▸ **Work instructions**:
Leave the images out and write out each entry exactly as shown.

[Electronic design files]

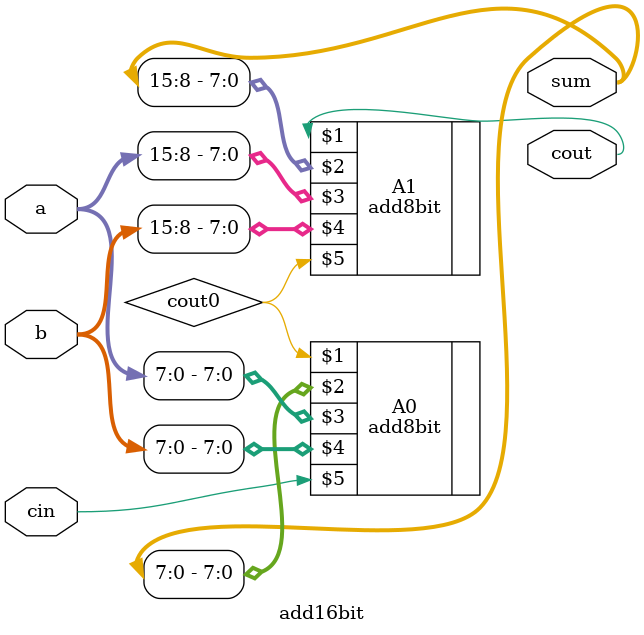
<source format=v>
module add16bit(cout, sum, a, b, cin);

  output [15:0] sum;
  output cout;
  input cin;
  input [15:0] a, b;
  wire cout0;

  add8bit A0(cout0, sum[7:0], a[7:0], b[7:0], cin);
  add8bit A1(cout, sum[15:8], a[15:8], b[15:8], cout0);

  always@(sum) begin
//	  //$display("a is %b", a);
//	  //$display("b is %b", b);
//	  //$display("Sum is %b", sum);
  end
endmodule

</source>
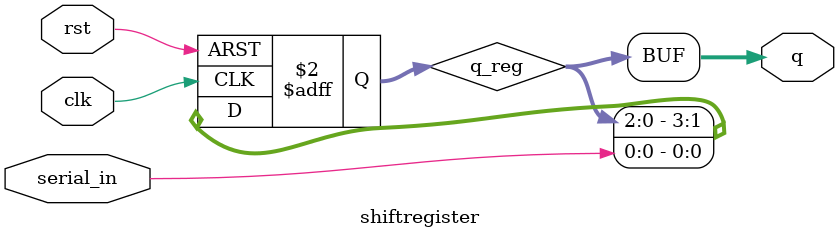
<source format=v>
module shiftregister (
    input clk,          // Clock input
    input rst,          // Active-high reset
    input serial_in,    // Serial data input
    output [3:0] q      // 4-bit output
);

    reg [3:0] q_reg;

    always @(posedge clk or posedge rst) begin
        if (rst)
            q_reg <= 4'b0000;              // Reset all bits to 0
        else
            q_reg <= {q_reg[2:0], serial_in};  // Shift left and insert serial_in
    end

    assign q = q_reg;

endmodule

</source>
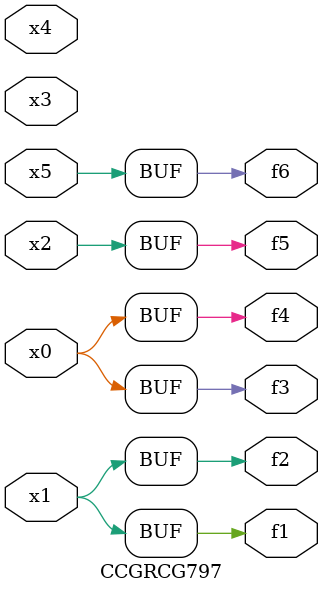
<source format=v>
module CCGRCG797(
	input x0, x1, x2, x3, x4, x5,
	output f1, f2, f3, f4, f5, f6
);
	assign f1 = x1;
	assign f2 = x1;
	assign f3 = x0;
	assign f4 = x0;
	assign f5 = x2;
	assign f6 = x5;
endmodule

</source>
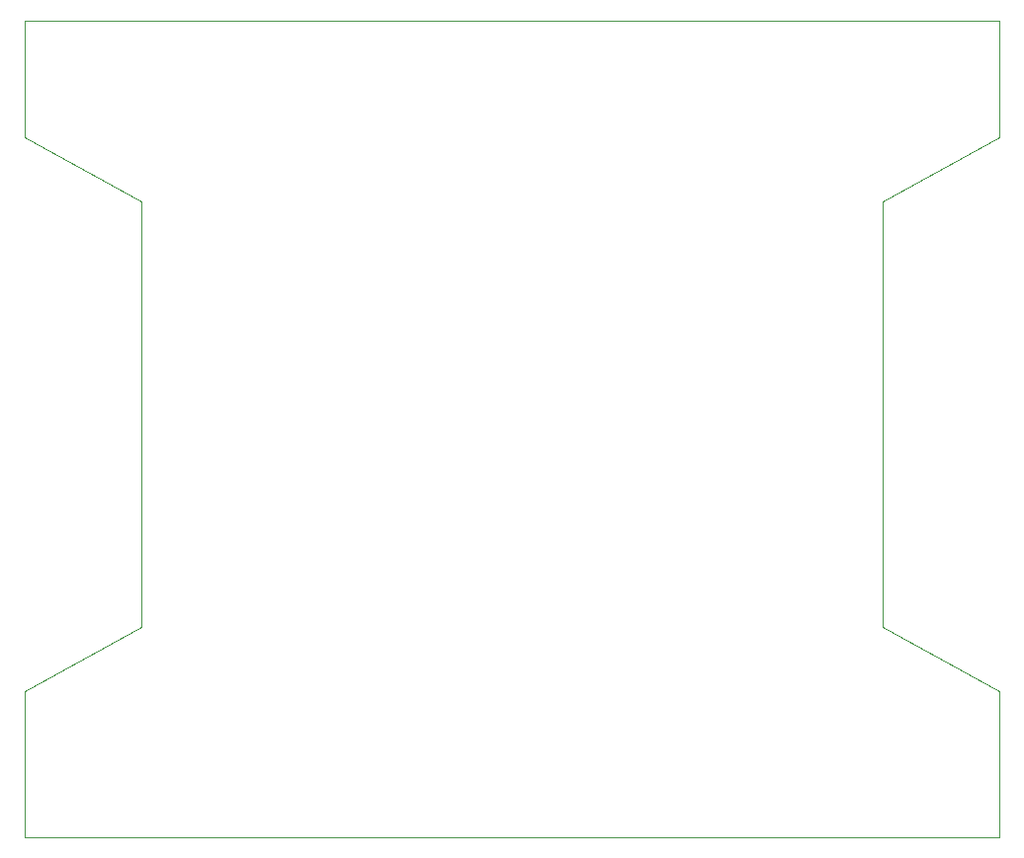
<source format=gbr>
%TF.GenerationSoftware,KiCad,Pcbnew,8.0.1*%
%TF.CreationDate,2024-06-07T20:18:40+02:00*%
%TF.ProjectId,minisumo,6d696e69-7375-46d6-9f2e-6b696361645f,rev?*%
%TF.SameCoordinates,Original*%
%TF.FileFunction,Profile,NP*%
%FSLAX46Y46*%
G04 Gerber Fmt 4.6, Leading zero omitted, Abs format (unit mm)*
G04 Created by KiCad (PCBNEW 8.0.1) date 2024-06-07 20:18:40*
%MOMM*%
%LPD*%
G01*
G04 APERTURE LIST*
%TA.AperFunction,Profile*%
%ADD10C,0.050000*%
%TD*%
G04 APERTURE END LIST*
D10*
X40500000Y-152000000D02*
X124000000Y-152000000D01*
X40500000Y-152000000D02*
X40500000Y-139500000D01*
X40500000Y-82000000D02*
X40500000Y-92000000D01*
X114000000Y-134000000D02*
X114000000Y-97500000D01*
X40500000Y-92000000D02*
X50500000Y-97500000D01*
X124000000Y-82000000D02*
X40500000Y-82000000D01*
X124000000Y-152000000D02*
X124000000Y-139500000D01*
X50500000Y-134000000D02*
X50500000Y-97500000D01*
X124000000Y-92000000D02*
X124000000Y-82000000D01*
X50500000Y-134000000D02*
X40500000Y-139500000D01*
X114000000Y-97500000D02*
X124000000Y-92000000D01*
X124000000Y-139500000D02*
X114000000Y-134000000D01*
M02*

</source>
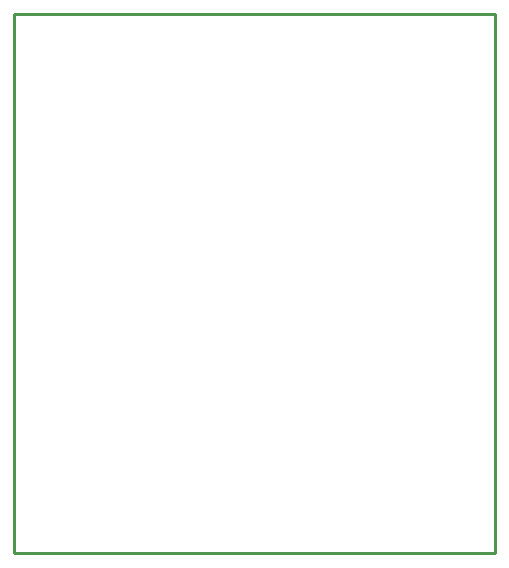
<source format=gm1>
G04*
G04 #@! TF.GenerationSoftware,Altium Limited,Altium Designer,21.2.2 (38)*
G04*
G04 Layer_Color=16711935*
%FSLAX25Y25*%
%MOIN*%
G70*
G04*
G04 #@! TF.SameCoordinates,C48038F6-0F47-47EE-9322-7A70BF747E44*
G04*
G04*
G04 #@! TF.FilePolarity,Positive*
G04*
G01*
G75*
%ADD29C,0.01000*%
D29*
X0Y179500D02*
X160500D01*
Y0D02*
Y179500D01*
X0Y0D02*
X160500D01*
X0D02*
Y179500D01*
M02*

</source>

▸ **Problem solution**:
<source format=v>
module add16bit(cout, sum, a, b, cin);

  output [15:0] sum;
  output cout;
  input cin;
  input [15:0] a, b;
  wire cout0;

  add8bit A0(cout0, sum[7:0], a[7:0], b[7:0], cin);
  add8bit A1(cout, sum[15:8], a[15:8], b[15:8], cout0);

  always@(sum) begin
//	  //$display("a is %b", a);
//	  //$display("b is %b", b);
//	  //$display("Sum is %b", sum);
  end
endmodule

</source>
<source format=v>
module shiftregister (
    input clk,          // Clock input
    input rst,          // Active-high reset
    input serial_in,    // Serial data input
    output [3:0] q      // 4-bit output
);

    reg [3:0] q_reg;

    always @(posedge clk or posedge rst) begin
        if (rst)
            q_reg <= 4'b0000;              // Reset all bits to 0
        else
            q_reg <= {q_reg[2:0], serial_in};  // Shift left and insert serial_in
    end

    assign q = q_reg;

endmodule

</source>
<source format=v>
module CCGRCG797(
	input x0, x1, x2, x3, x4, x5,
	output f1, f2, f3, f4, f5, f6
);
	assign f1 = x1;
	assign f2 = x1;
	assign f3 = x0;
	assign f4 = x0;
	assign f5 = x2;
	assign f6 = x5;
endmodule

</source>
<source format=gbr>
%TF.GenerationSoftware,KiCad,Pcbnew,8.0.1*%
%TF.CreationDate,2024-06-07T20:18:40+02:00*%
%TF.ProjectId,minisumo,6d696e69-7375-46d6-9f2e-6b696361645f,rev?*%
%TF.SameCoordinates,Original*%
%TF.FileFunction,Profile,NP*%
%FSLAX46Y46*%
G04 Gerber Fmt 4.6, Leading zero omitted, Abs format (unit mm)*
G04 Created by KiCad (PCBNEW 8.0.1) date 2024-06-07 20:18:40*
%MOMM*%
%LPD*%
G01*
G04 APERTURE LIST*
%TA.AperFunction,Profile*%
%ADD10C,0.050000*%
%TD*%
G04 APERTURE END LIST*
D10*
X40500000Y-152000000D02*
X124000000Y-152000000D01*
X40500000Y-152000000D02*
X40500000Y-139500000D01*
X40500000Y-82000000D02*
X40500000Y-92000000D01*
X114000000Y-134000000D02*
X114000000Y-97500000D01*
X40500000Y-92000000D02*
X50500000Y-97500000D01*
X124000000Y-82000000D02*
X40500000Y-82000000D01*
X124000000Y-152000000D02*
X124000000Y-139500000D01*
X50500000Y-134000000D02*
X50500000Y-97500000D01*
X124000000Y-92000000D02*
X124000000Y-82000000D01*
X50500000Y-134000000D02*
X40500000Y-139500000D01*
X114000000Y-97500000D02*
X124000000Y-92000000D01*
X124000000Y-139500000D02*
X114000000Y-134000000D01*
M02*

</source>
<source format=gm1>
G04*
G04 #@! TF.GenerationSoftware,Altium Limited,Altium Designer,21.2.2 (38)*
G04*
G04 Layer_Color=16711935*
%FSLAX25Y25*%
%MOIN*%
G70*
G04*
G04 #@! TF.SameCoordinates,C48038F6-0F47-47EE-9322-7A70BF747E44*
G04*
G04*
G04 #@! TF.FilePolarity,Positive*
G04*
G01*
G75*
%ADD29C,0.01000*%
D29*
X0Y179500D02*
X160500D01*
Y0D02*
Y179500D01*
X0Y0D02*
X160500D01*
X0D02*
Y179500D01*
M02*

</source>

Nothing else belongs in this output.